Writer’s block is an opinion-divider. Some writers say there’s no such thing. Others are afflicted by it regularly but come to know that it’s part of their personal creative cycle. For me, I’ve found that writer’s block is a bit of a coverall for the times when I’m unsure.
My blocks fall into these reasons:
- Being overwhelmed by decisions – from the hair/eye colour of a character, to how they react in certain situations, how they chose to control their story, the essence of their character, how the plot will go, how the story will end. When there are so many things to decide, I succumb to decision fatigue, something I’ve only felt before when renovating a house. By the time I came to pick paints, I no longer cared.
- When I suffer from the ever-lurking imposter’s syndrome, I freeze. Every word feels clunky, every sentence feels devoid of life. It’s when my inner critic comes out and fills my head with ‘this is all rubbish’ chat. Frustratingly, I understand that this is what is going on, but out-thinking her takes some manoeuvring.
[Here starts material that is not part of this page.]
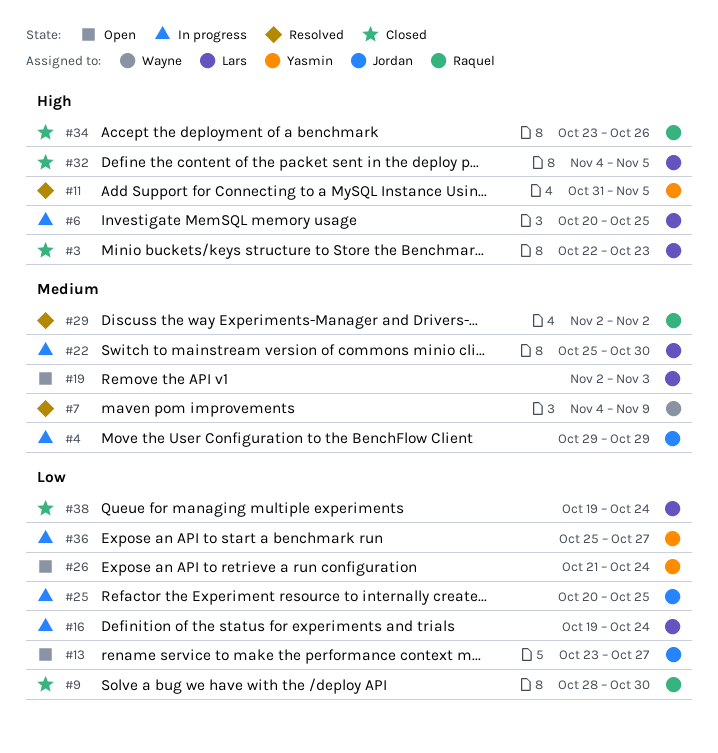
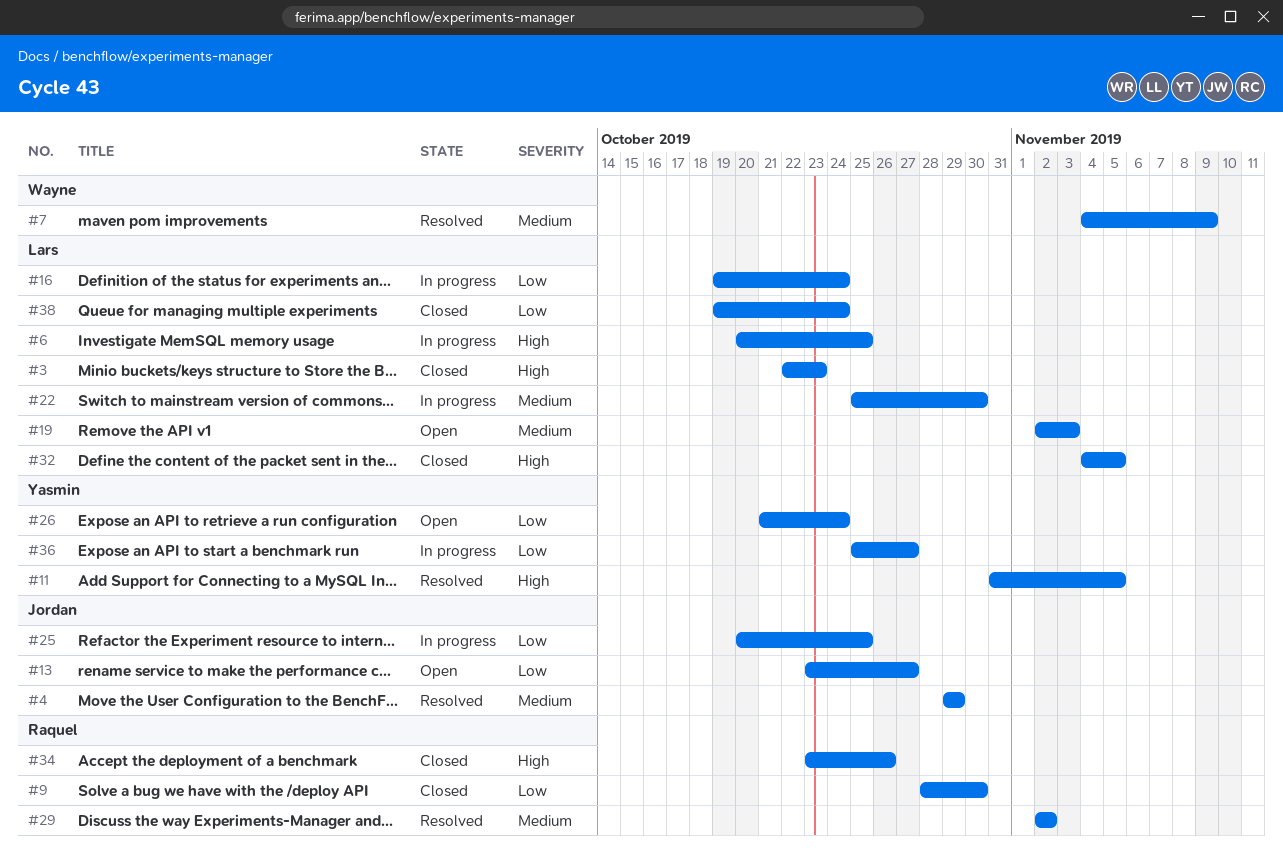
#4, status: In progress -> Resolved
- When I know for real something’s not working. It may be the combination of characters doesn’t gel, or the plot doesn’t hit the points it should or for some yet-to-be-determined reason, the voice doesn’t feel right. Whatever the reason, I stop writing because I know the pain of a major re-write or complete plot overhaul and I want to sort out the problem and so spare myself that pain.
I always believed that writers fall into two main categories: the plotter and the pantser, the planner and the see-where-the-wind-blows-you-er.
But there are variations within this – the detailed plotter and total pantser being the two extremes with a whole spectrum between. It may mean knowing the beginning, middle and ending of your story or the key twists, it may be understanding your character and letting them lead you, it may be plotting only a chapter or two in advance or it may be editing the previous chapter before writing the next. All are valid – you find what works for you and your current story.
But how does this help when you are blighted by block? I guess it’s being honest with yourself about what’s stopping you; if you don’t know your character well enough it’ll show, if you’re dodging the decisions, sit down and make a load of notes. Face up to the problem.
This blog is brought to you by an unhappily written first draft. It is a story I’ve been returning to between other projects and struggling with. The story is good, there’s enough about the characters to carry it and it’s hooky. But it has got me thinking about how good a first draft really has to be. Can everything really be changed in edits, or does there have to be some spark, some intrinsic story energy present from the start?
Possibly you have to write a wrong draft before you know what a right draft should look like. Perhaps you need to try one of the story permutations before you know if it’ll work. The lesson I am learning (again) is that sometimes it’s best to write it wrong, then see how to fix it. If there are no words, there is nothing to fix. Even wrong words are better than no words. Either way, this coming week I’ll again be testing the theory that a story is made in the edit.